──────── Document text ────────

The More Things Change…

The scope of human knowledge has certainly changed over the last 3000 years.  Daily, we manipulate electrons and beam electromagnetic signals to and fro.  Large scale distribution networks move goods between highly specialized production centers.  Information flows from one corner of the globe to another in a matter of seconds.  Clearly, we live in an age of wonder.  But interestingly, while what we have learned has increased over the centuries, the methods of inquiry into obtaining new knowledge really haven’t changed all that much; certainly what we know has changed greatly but not how we learn it.

Case in point, it the use of regression or recursion as a tool for understanding the world in a philosophical way.  The applications of this approach are numerous due to the wide utility and the fruitful applications of it.

For example, Aristotle argued for that Man must have a purpose by using a type of regression argument whose spirit, although not its explicit nature, goes something like this.  Consider the bones of the hand; their function is to provide stiffness.  Likewise, the ligaments, tendons, and muscles provide the articulation.  The nerves provide the sense of touch and the flesh provides a means of touching, gripping, and holding as well as a unity and an encapsulation for the other parts.  All of these pieces have a function to perform in the greater existence that is the hand.  Likewise, one can find smaller parts serving limited roles within limbs, organs, and systems within the human body:  the eye serves to see; the nose to smell and breath; the mouth to chew, taste, drink, eat, breathe, and talk; and so on.  Since each piece contributes, through its function, to the greater function of the thing to which it is a part, isn’t reasonable to assume that the completed whole, the sum of all these individual parts within parts, also has a function or purpose?  This argument, put forward approximately 2500 years ago, is still compelling and persuasive.

Saint Thomas Aquinas, one the great philosophers of the medieval world, put forward arguments greatly influenced and cast in the form of Aristotle’s arguments.  In his Cosmos section of the Summa Theologica, Aquinas offers five proofs for the existence of God based on the concept of regression.  In outline form they are:

  1. Argument from Motion/Change: changing things depend on their interaction with other things (a plant depends on sunlight which, in turn, depends on ongoing fusion, and so on).  Since no change can start itself, things react when acted on by an external mover.  The only way to avoid an infinite regression of things depending on yet more things (all operating simultaneously) is to assume that there is a prime or unmoved mover.
  2. Argument from Efficient Causes: current effects are brought about by prior causes, which are, in turn, effects of causes one level more removed.  The only way to avoid an infinite regression of things causing other things is to assume that there was a first cause not caused by anything else.
  3. Argument from Possibility and Necessity: beings come and go into and out of existence; they are contingent – having a limited time during which they exist.  Given infinite time in the past, there must have been a time where all things were absent implying nothing could exist now.  Given the current state of existence, the only way to avoid this contradiction is to assume the existence of a non-contingent being.
  4. Argument from Gradation of Being: natural objects are understood and ranked by quantities or qualities; this object is hotter than that one, this thing is better than another (better constructed, better conceived, and so on). Ranking requires a maximum (e.g. hottest object) from which all are measured.  The only way to judge something as better is if there is a best that exists.

──────── Data shown ────────

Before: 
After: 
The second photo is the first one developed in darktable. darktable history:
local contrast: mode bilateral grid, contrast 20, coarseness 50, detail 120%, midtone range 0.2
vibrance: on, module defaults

────────
──────── Data shown ────────

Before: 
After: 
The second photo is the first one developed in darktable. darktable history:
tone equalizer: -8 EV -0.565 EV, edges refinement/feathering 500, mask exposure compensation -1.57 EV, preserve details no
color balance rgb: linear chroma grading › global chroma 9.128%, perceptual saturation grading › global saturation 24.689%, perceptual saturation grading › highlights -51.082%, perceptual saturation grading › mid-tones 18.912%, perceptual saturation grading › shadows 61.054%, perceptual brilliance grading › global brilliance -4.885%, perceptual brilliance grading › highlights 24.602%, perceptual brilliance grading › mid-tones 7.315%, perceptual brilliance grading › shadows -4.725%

────────

* Given request 1: In the text on regression arguments, what function does the hand example give to the bones of the hand?
* Given request 2: Transcribe the passage of the text on regression arguments that opens with the words containing "The scope of" and closes with "applications of it.".

* Correct answer 1: Their function is to provide stiffness.

* Correct answer 2:
The scope of human knowledge has certainly changed over the last 3000 years.  Daily, we manipulate electrons and beam electromagnetic signals to and fro.  Large scale distribution networks move goods between highly specialized production centers.  Information flows from one corner of the globe to another in a matter of seconds.  Clearly, we live in an age of wonder.  But interestingly, while what we have learned has increased over the centuries, the methods of inquiry into obtaining new knowledge really haven’t changed all that much; certainly what we know has changed greatly but not how we learn it.

Case in point, it the use of regression or recursion as a tool for understanding the world in a philosophical way.  The applications of this approach are numerous due to the wide utility and the fruitful applications of it.